Pero la actitud de Conway era extraña, efectivamente.
¿Hasta cuándo debía esperar? Esa era la cuestión. ¿Hasta cuándo podría esperar? ¿Hasta cuándo no estaría a salvo?
Amy no se metía conmigo. Continuaba tímida y discreta, intentando retener en la boca su lengua de víbora… aunque no siempre lo conseguía. Yo imaginaba que podría aplazar la boda indefinidamente, pero Amy… bueno, no era sólo Amy. Había algo que yo no podía palpar claramente, pero tenía la sensación de que me cercaban y no podía quitarme de encima ese presentimiento.
Cada día que pasaba, esa sensación se hacía más intensa.
Conway no había ido a verme ni había dado señales de vida, pero eso no significaba nada.
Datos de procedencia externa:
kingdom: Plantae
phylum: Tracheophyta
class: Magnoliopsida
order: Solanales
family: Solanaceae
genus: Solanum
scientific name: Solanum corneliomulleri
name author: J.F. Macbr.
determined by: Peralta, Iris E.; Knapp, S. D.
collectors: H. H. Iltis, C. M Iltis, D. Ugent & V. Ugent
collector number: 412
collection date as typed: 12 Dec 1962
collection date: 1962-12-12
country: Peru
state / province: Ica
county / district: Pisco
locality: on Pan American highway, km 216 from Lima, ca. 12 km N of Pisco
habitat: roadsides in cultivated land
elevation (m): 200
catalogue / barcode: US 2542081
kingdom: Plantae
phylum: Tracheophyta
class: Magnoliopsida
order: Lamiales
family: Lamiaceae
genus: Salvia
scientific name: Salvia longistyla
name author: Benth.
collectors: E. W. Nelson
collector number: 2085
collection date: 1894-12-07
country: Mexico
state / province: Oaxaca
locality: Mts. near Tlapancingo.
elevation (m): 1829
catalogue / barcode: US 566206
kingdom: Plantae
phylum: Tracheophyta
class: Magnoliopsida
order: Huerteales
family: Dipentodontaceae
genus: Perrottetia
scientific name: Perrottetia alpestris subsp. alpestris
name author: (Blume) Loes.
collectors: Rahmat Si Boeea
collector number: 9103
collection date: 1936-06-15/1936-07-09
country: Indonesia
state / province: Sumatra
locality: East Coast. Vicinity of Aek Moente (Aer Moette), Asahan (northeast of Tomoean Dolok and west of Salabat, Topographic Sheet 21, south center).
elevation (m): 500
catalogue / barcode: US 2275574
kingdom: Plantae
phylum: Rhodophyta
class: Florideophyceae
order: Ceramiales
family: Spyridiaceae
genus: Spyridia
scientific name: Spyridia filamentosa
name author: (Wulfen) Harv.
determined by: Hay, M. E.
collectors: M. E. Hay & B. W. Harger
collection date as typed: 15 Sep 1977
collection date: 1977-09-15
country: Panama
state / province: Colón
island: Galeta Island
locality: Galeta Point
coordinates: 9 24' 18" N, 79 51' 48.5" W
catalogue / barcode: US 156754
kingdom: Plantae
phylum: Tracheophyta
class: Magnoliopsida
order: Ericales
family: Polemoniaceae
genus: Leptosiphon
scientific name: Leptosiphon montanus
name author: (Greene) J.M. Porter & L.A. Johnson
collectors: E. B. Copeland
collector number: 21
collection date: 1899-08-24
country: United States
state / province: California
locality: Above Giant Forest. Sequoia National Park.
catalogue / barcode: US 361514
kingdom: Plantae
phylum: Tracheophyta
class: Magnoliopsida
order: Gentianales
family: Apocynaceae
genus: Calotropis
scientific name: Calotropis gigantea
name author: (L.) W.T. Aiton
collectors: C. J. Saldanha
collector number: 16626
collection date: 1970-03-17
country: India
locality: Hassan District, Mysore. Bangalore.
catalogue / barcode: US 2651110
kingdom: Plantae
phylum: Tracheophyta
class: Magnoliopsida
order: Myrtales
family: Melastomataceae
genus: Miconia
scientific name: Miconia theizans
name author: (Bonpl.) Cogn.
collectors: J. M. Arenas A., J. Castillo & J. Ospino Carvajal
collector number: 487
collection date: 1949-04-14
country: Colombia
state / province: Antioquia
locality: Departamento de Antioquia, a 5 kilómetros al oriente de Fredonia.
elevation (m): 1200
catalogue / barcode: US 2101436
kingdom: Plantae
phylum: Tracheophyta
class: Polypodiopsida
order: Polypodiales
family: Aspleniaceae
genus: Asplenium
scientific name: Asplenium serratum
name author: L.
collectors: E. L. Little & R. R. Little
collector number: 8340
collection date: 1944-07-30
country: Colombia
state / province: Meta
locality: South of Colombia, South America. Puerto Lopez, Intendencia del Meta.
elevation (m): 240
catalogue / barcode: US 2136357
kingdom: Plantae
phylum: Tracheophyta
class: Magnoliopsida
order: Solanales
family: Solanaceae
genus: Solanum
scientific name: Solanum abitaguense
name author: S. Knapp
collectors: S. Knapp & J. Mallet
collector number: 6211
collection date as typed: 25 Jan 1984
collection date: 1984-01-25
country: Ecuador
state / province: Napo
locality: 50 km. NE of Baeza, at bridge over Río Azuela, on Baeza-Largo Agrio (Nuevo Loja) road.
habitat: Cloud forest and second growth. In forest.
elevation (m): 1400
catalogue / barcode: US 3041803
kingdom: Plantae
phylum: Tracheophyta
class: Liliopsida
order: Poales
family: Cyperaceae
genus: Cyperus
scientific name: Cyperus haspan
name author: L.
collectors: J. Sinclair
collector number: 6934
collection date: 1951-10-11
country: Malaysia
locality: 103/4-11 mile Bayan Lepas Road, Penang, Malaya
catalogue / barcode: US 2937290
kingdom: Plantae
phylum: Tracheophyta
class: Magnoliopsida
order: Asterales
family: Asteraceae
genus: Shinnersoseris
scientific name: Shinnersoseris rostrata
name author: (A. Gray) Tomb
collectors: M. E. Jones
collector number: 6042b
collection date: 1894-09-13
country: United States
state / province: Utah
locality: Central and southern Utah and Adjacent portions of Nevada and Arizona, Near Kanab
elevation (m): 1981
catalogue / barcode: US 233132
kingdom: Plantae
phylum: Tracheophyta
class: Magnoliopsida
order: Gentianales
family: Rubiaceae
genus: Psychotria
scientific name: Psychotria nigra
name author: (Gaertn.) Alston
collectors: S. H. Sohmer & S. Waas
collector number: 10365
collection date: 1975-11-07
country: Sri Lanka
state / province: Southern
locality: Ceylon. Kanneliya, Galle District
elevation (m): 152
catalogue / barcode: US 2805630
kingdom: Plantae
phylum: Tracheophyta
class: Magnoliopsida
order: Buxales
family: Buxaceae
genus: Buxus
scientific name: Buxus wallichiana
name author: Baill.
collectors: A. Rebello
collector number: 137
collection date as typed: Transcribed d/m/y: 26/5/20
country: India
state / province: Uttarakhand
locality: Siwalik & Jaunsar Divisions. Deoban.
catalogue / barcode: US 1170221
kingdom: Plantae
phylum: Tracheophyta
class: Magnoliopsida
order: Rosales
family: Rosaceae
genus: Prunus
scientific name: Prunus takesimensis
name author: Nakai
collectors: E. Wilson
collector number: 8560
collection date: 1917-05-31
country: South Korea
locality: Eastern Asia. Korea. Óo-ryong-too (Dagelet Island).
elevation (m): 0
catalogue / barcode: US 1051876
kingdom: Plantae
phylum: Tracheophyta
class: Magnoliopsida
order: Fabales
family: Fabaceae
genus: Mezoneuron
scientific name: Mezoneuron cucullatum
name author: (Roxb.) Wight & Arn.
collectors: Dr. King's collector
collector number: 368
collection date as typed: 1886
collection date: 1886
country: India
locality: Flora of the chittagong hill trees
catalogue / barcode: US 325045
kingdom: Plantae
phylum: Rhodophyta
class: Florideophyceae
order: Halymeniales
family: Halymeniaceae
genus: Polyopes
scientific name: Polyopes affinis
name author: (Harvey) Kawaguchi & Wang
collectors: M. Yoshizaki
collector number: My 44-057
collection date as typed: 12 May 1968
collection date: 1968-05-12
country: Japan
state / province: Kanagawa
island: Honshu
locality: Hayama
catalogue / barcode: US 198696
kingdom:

Nada en absoluto. Estaría ocupado. Nunca se había preocupado de nadie, a excepción de él mismo o de Elmer. Era el clásico individuo que se olvida de ti una vez que le has hecho un favor, hasta que vuelve a necesitarte.
Había vuelto a Fort Worth, y aún seguía allí. Pero eso también era normal. Conway Construction tenía unas grandes oficinas en Fort Worth. Siempre pasaba largas temporadas allí.
¿Bob Maples? No le veía muy distinto de otras veces. Le observé a medida que pasaban los días y no noté nada alarmante. Parecía viejo y enfermo, pero el caso es que era viejo y había estado enfermo. No se mostraba muy comunicativo conmigo, pero al hablarme era amable y cordial… parecía incluso poner un empeño particular en ello. Y eso que nunca había sido muy hablador. A veces tenía días en que era difícil sacarle una palabra.